◆ **Exercise**
Repeat the data word for word. Do not include the pictures.

◆ **Extracted data entries**
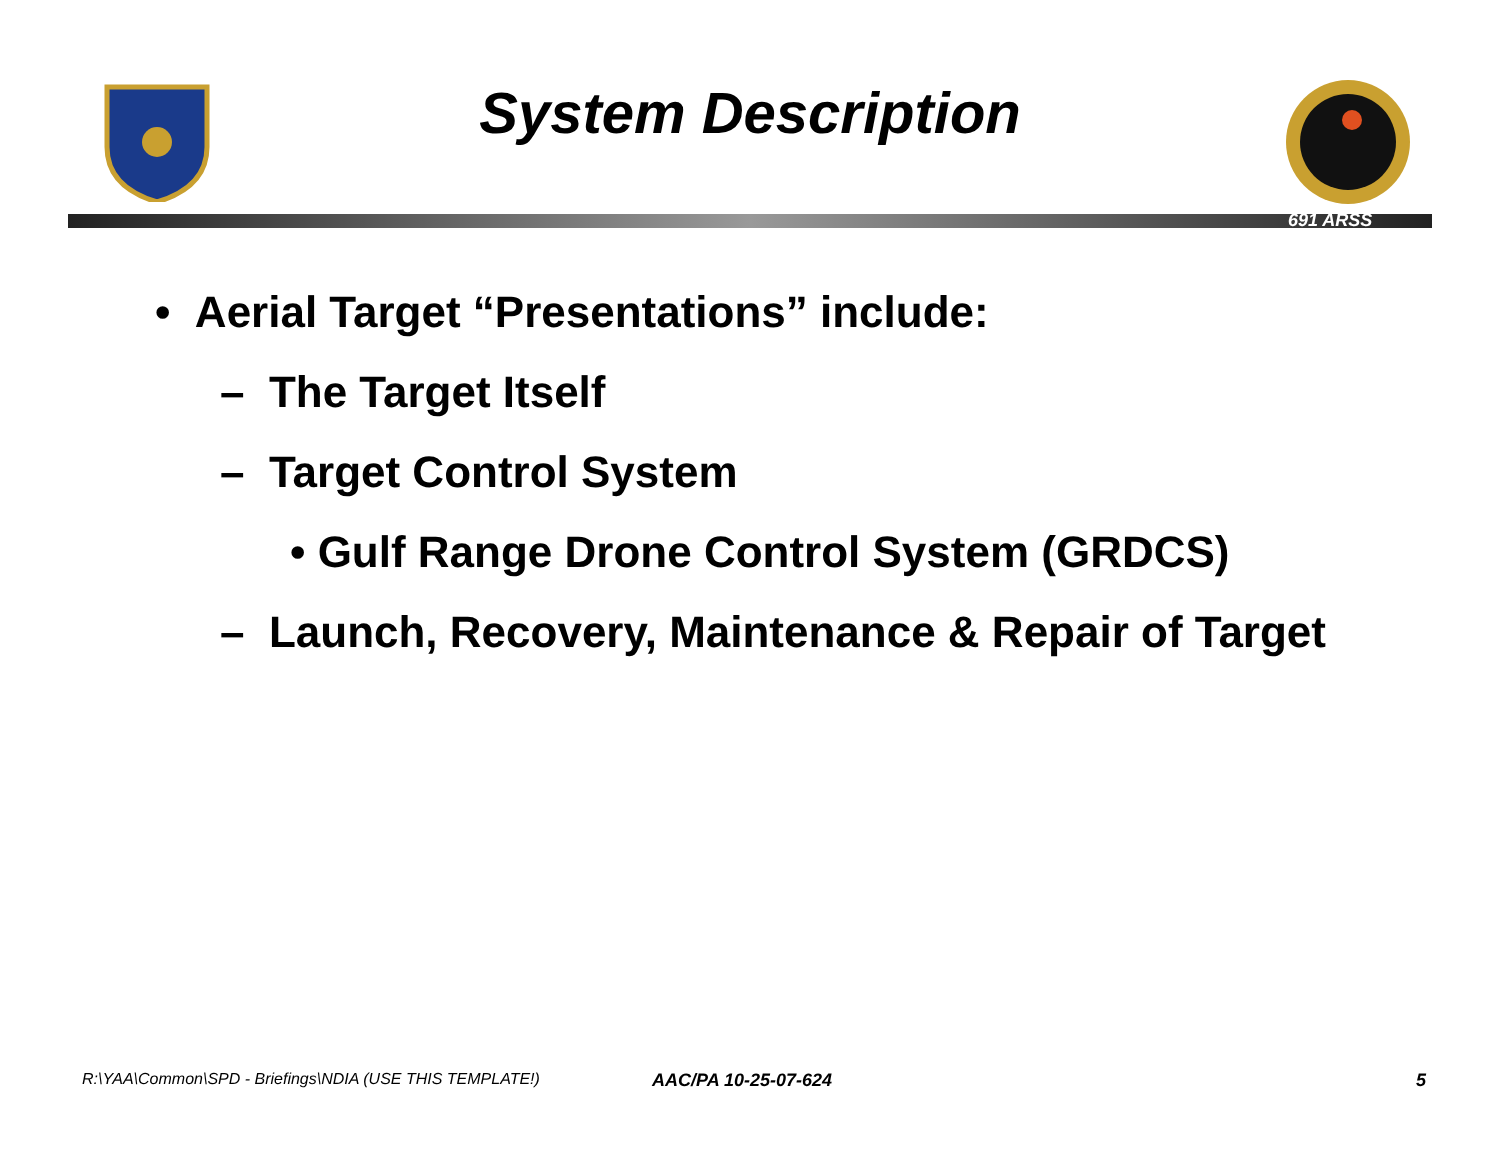System Description
691 ARSS
• Aerial Target “Presentations” include:
– The Target Itself
– Target Control System
• Gulf Range Drone Control System (GRDCS)
– Launch, Recovery, Maintenance & Repair of Target
R:\YAA\Common\SPD - Briefings\NDIA (USE THIS TEMPLATE!)
AAC/PA 10-25-07-624 5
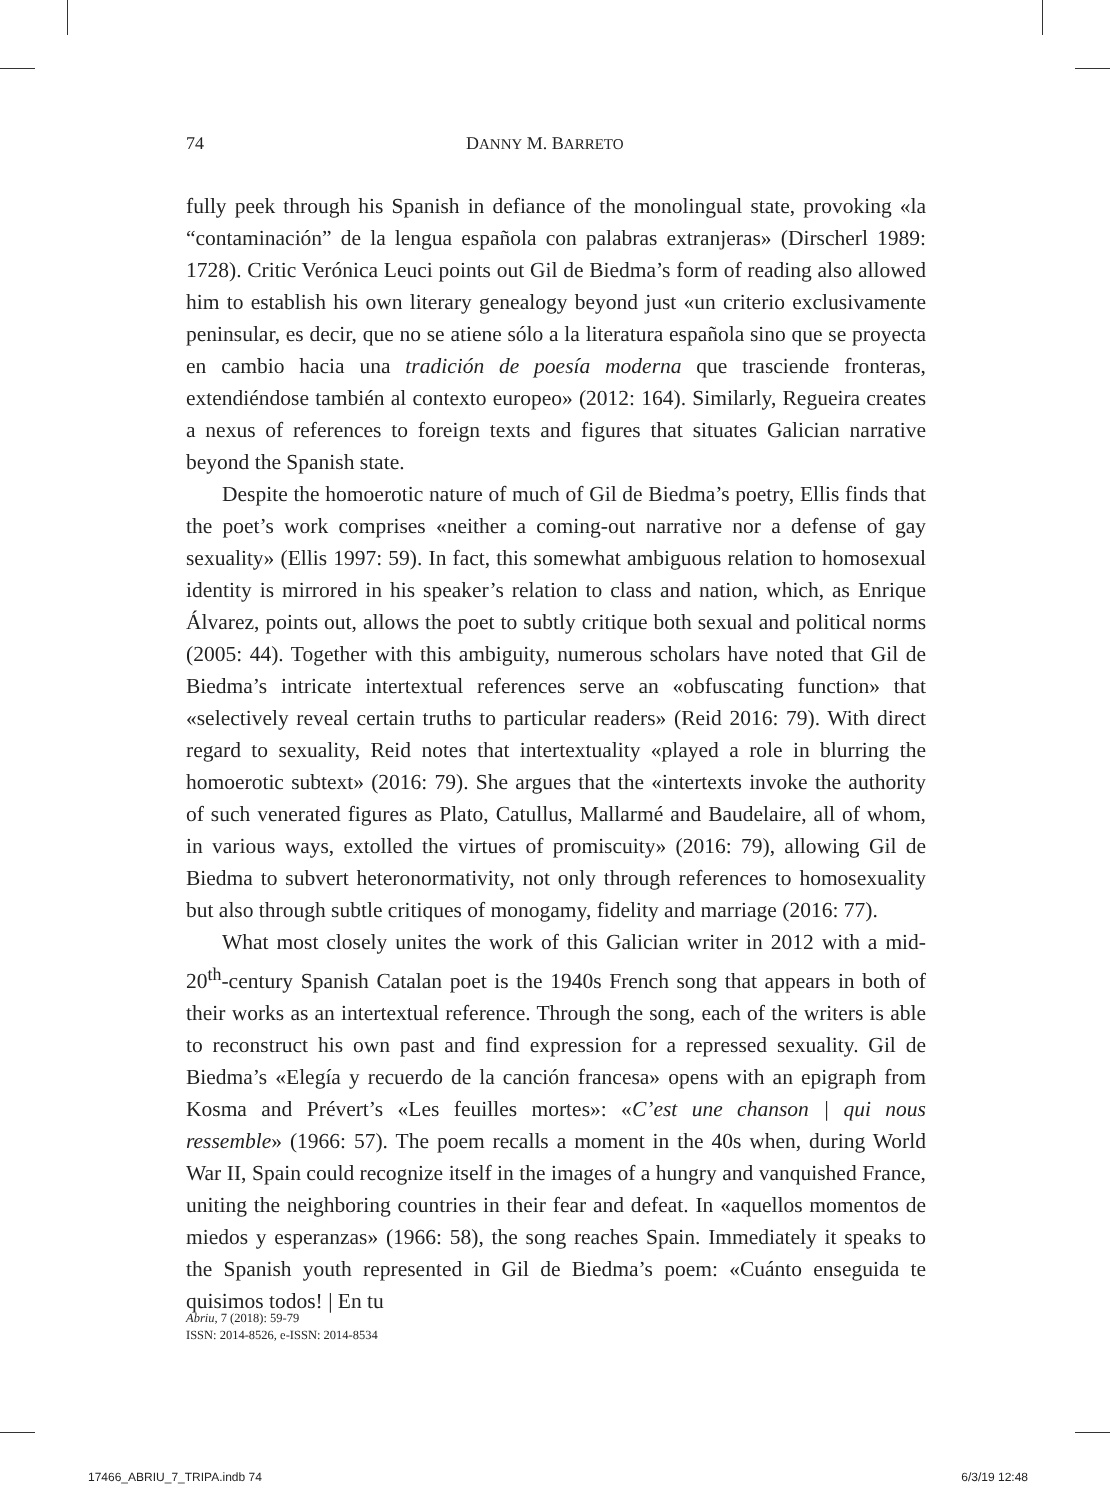74 DANNY M. BARRETO
fully peek through his Spanish in defiance of the monolingual state, provoking «la “contaminación” de la lengua española con palabras extranjeras» (Dirscherl 1989: 1728). Critic Verónica Leuci points out Gil de Biedma’s form of reading also allowed him to establish his own literary genealogy beyond just «un criterio exclusivamente peninsular, es decir, que no se atiene sólo a la literatura española sino que se proyecta en cambio hacia una tradición de poesía moderna que trasciende fronteras, extendiéndose también al contexto europeo» (2012: 164). Similarly, Regueira creates a nexus of references to foreign texts and figures that situates Galician narrative beyond the Spanish state.
Despite the homoerotic nature of much of Gil de Biedma’s poetry, Ellis finds that the poet’s work comprises «neither a coming-out narrative nor a defense of gay sexuality» (Ellis 1997: 59). In fact, this somewhat ambiguous relation to homosexual identity is mirrored in his speaker’s relation to class and nation, which, as Enrique Álvarez, points out, allows the poet to subtly critique both sexual and political norms (2005: 44). Together with this ambiguity, numerous scholars have noted that Gil de Biedma’s intricate intertextual references serve an «obfuscating function» that «selectively reveal certain truths to particular readers» (Reid 2016: 79). With direct regard to sexuality, Reid notes that intertextuality «played a role in blurring the homoerotic subtext» (2016: 79). She argues that the «intertexts invoke the authority of such venerated figures as Plato, Catullus, Mallarmé and Baudelaire, all of whom, in various ways, extolled the virtues of promiscuity» (2016: 79), allowing Gil de Biedma to subvert heteronormativity, not only through references to homosexuality but also through subtle critiques of monogamy, fidelity and marriage (2016: 77).
What most closely unites the work of this Galician writer in 2012 with a mid-20<sup>th</sup>-century Spanish Catalan poet is the 1940s French song that appears in both of their works as an intertextual reference. Through the song, each of the writers is able to reconstruct his own past and find expression for a repressed sexuality. Gil de Biedma’s «Elegía y recuerdo de la canción francesa» opens with an epigraph from Kosma and Prévert’s «Les feuilles mortes»: «C’est une chanson | qui nous ressemble» (1966: 57). The poem recalls a moment in the 40s when, during World War II, Spain could recognize itself in the images of a hungry and vanquished France, uniting the neighboring countries in their fear and defeat. In «aquellos momentos de miedos y esperanzas» (1966: 58), the song reaches Spain. Immediately it speaks to the Spanish youth represented in Gil de Biedma’s poem: «Cuánto enseguida te quisimos todos! | En tu
Abriu, 7 (2018): 59-79
ISSN: 2014-8526, e-ISSN: 2014-8534
17466_ABRIU_7_TRIPA.indb 74 6/3/19 12:48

◆ **Problem solution**
System Description
691 ARSS
• Aerial Target “Presentations” include:
– The Target Itself
– Target Control System
• Gulf Range Drone Control System (GRDCS)
– Launch, Recovery, Maintenance & Repair of Target
R:\YAA\Common\SPD - Briefings\NDIA (USE THIS TEMPLATE!)
AAC/PA 10-25-07-624 5
74 DANNY M. BARRETO
fully peek through his Spanish in defiance of the monolingual state, provoking «la “contaminación” de la lengua española con palabras extranjeras» (Dirscherl 1989: 1728). Critic Verónica Leuci points out Gil de Biedma’s form of reading also allowed him to establish his own literary genealogy beyond just «un criterio exclusivamente peninsular, es decir, que no se atiene sólo a la literatura española sino que se proyecta en cambio hacia una tradición de poesía moderna que trasciende fronteras, extendiéndose también al contexto europeo» (2012: 164). Similarly, Regueira creates a nexus of references to foreign texts and figures that situates Galician narrative beyond the Spanish state.
Despite the homoerotic nature of much of Gil de Biedma’s poetry, Ellis finds that the poet’s work comprises «neither a coming-out narrative nor a defense of gay sexuality» (Ellis 1997: 59). In fact, this somewhat ambiguous relation to homosexual identity is mirrored in his speaker’s relation to class and nation, which, as Enrique Álvarez, points out, allows the poet to subtly critique both sexual and political norms (2005: 44). Together with this ambiguity, numerous scholars have noted that Gil de Biedma’s intricate intertextual references serve an «obfuscating function» that «selectively reveal certain truths to particular readers» (Reid 2016: 79). With direct regard to sexuality, Reid notes that intertextuality «played a role in blurring the homoerotic subtext» (2016: 79). She argues that the «intertexts invoke the authority of such venerated figures as Plato, Catullus, Mallarmé and Baudelaire, all of whom, in various ways, extolled the virtues of promiscuity» (2016: 79), allowing Gil de Biedma to subvert heteronormativity, not only through references to homosexuality but also through subtle critiques of monogamy, fidelity and marriage (2016: 77).
What most closely unites the work of this Galician writer in 2012 with a mid-20<sup>th</sup>-century Spanish Catalan poet is the 1940s French song that appears in both of their works as an intertextual reference. Through the song, each of the writers is able to reconstruct his own past and find expression for a repressed sexuality. Gil de Biedma’s «Elegía y recuerdo de la canción francesa» opens with an epigraph from Kosma and Prévert’s «Les feuilles mortes»: «C’est une chanson | qui nous ressemble» (1966: 57). The poem recalls a moment in the 40s when, during World War II, Spain could recognize itself in the images of a hungry and vanquished France, uniting the neighboring countries in their fear and defeat. In «aquellos momentos de miedos y esperanzas» (1966: 58), the song reaches Spain. Immediately it speaks to the Spanish youth represented in Gil de Biedma’s poem: «Cuánto enseguida te quisimos todos! | En tu
Abriu, 7 (2018): 59-79
ISSN: 2014-8526, e-ISSN: 2014-8534
17466_ABRIU_7_TRIPA.indb 74 6/3/19 12:48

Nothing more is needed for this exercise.